My ramblings on the stuff that holds it all together
Silent Data Corruption in the Cloud and building in Data Integrity
I was passed a link to a very interesting article on-line about silent data corruption on very large data sets, where corruption creeps undetected into the data read and written by an application over time.
Errors are common in reading from all media and this would normally be trapped by storage subsystem logic and handled lower down the stack but as these increase in complexity and the data they store vastly increases in scale this could become a serious problem as there could be bit-errors not being trapped by disk/RAID subsystems that are passed on unknown to the requesting application as a result of firmware bugs or faulty hardware – typically these bugs manifest themselves in a random manner or by edge-case users with unorthodox demands.
All hardware has a error/transaction rate – in systems up until now this hasn’t really been too much of a practical concern as you run a low chance of hitting one, but – as storage quantities increase into multiple Tb of data this chance increases dramatically. A quick scan round my home office tallys about 16Tb of on-line SATA storage, by the article’s extrapolation on numbers this could mean I have 48 corrupt files already.
This corruption is likely to be single-bit in nature and maybe it’s not important for certain file formats – but you can’t be sure, I can think of several file formats where flipping a single bit renders them unreadable in the relevant application.
Thinking slightly wider, if you are the end-user “victim” of some undetected bit-flipping what recourse do you have when that 1 flips to a 0 to say your life insurance policy doesn’t cover that illness you have just found you have – “computer says no”?
This isn’t exclusively a “cloud problem” it applies to any enterprise storing a significant amount of data without any application level logic checks, but it is compounded in the cloud world where it’s all about a centralised storage of data, applications and code, multi-tenanted and highly consolidated, possibly de-duplicated and compressed where possible.
In a market where cost/Gb is likely to be king providers will be looking to keep storage costs low, using cheap-er disk systems – but making multiple copies of data for resilience (note, resilience is different from integrity) – this could introduce further silent bit corruptions that are propagated across multiple instances as well as increasing the risk of exposure to a single-bit error due to the increased number of transactions involved.

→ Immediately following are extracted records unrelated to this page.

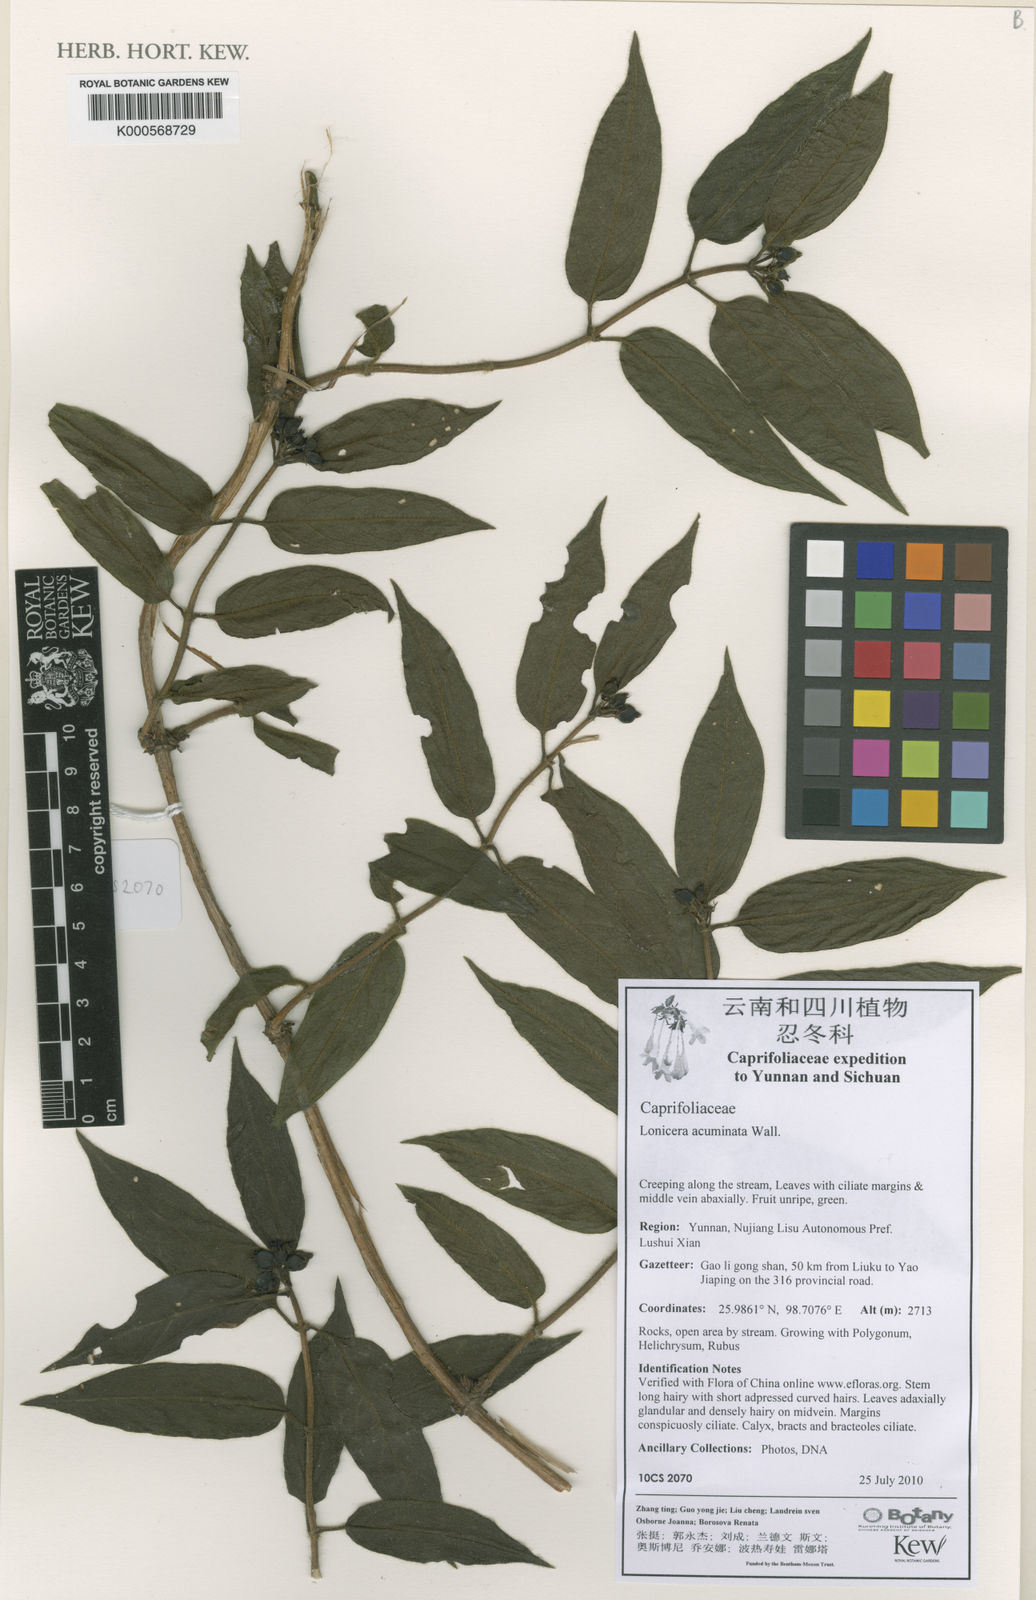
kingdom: Plantae
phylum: Tracheophyta
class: Magnoliopsida
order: Dipsacales
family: Caprifoliaceae
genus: Lonicera
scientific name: Lonicera acuminata
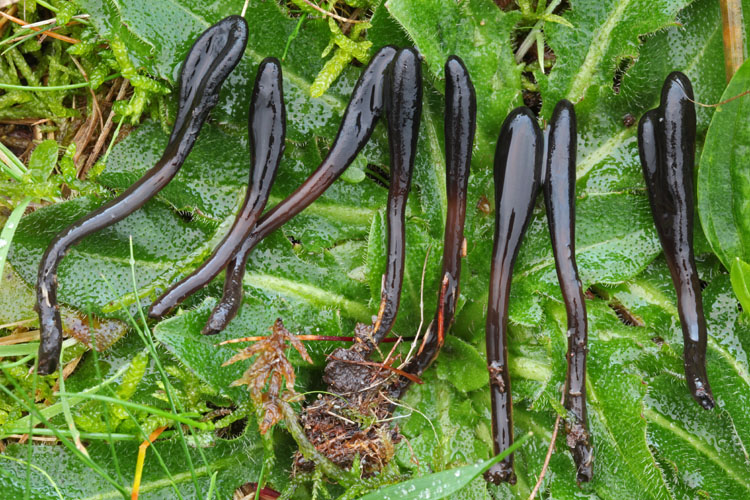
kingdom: Fungi
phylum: Ascomycota
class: Geoglossomycetes
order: Geoglossales
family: Geoglossaceae
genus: Glutinoglossum
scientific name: Glutinoglossum glutinosum
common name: slimet jordtunge
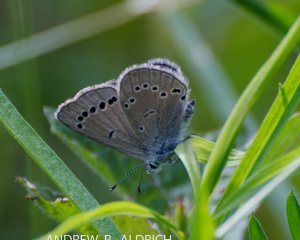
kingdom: Animalia
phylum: Arthropoda
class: Insecta
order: Lepidoptera
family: Lycaenidae
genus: Glaucopsyche
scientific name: Glaucopsyche lygdamus
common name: Silvery Blue
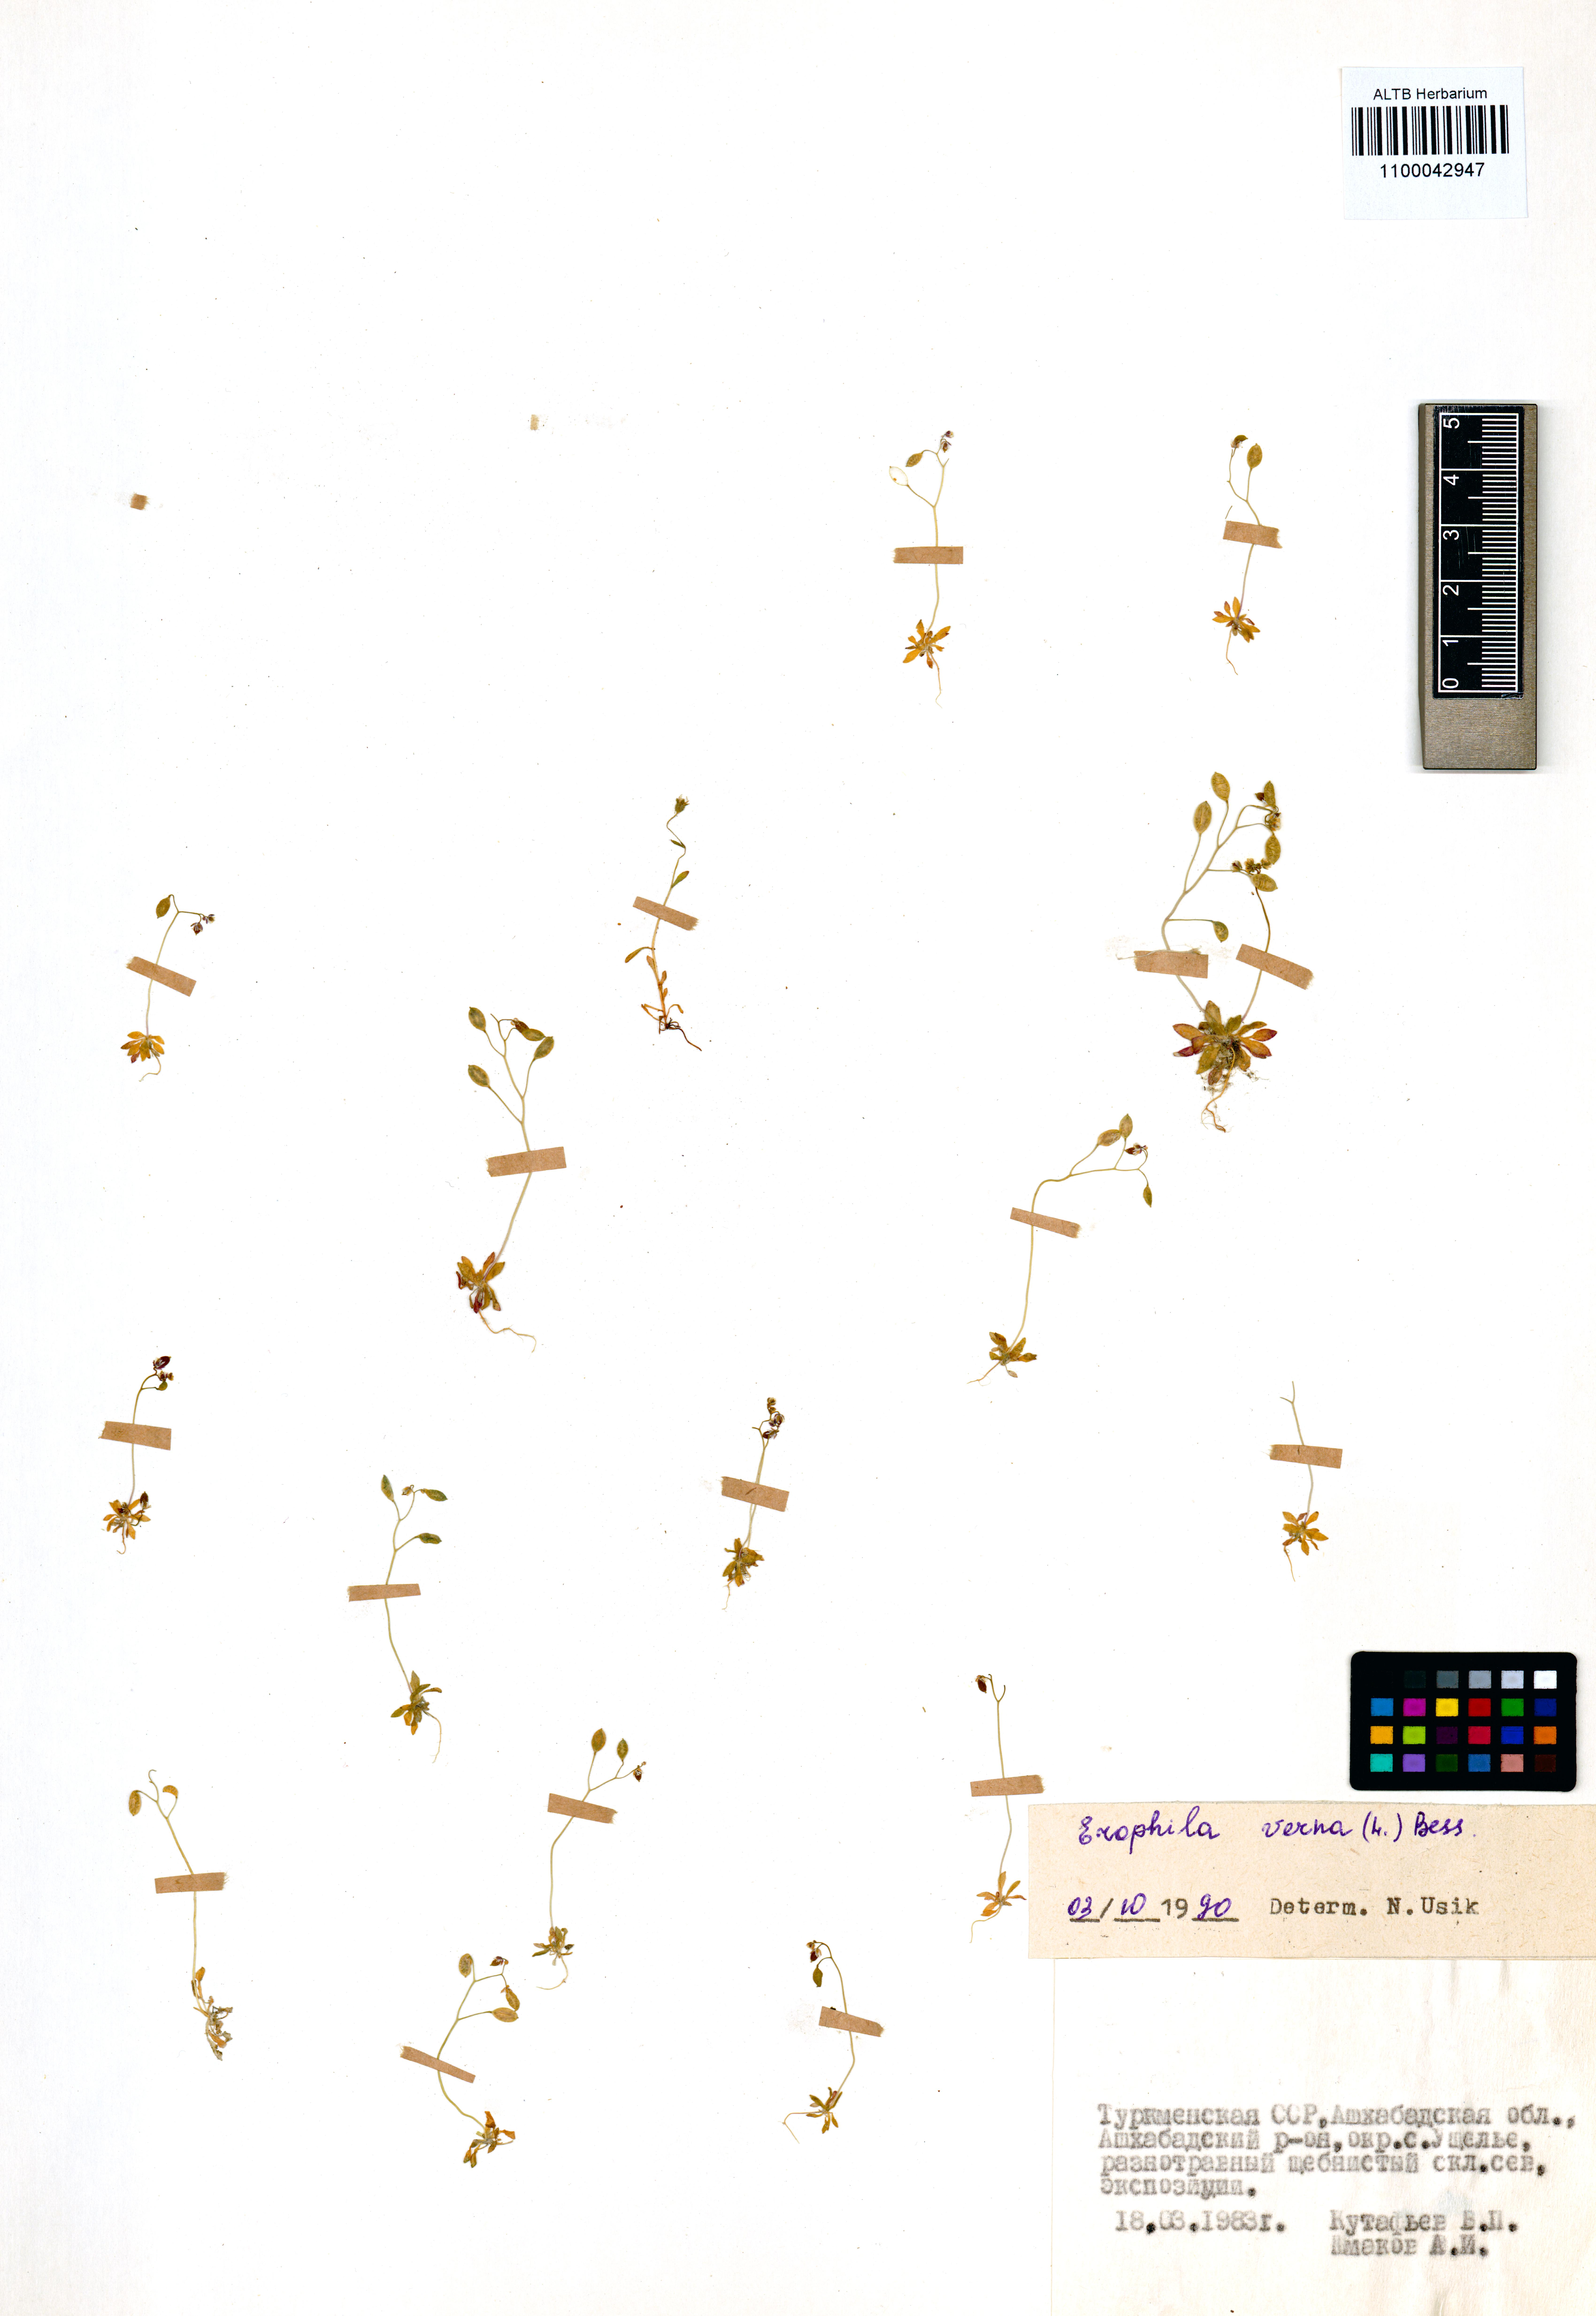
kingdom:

In my view, storage hardware and software already does a good job of detecting and resolving these issues and will scale the risks/ratios with volumes stored. But, if you are building cloud applications maybe it’s time to consider a check summing method when storing/fetching data from your cloud data stores to be sure – that way you have a platform (and provider)-independent method of providing data integrity for your data.
Any such check summing will carry a performance penalty, but that’s the beauty of cloud – scale on demand, maybe PaaS providers will start to offer a web-service to offload data check summing in future?
Check summing is an approach for data reliability, rather than security but at a talk I saw at a Cloudcamp last year; a group were suggesting building DB field-level encryption into your cloud application, rather than relying on infrastructure to protect your data by physical and logical security or disk or RDBMS-level encryption (as I see several vendors are touting) build it into your application and only ever store encrypted assets there – then even if your provider is compromised all they hold (or leak) is already encrypted database contents – you as the end-user still retain full control of the keys and controls.
Combine this approach with data reliability methods and you have a good approach for data integrity in the cloud.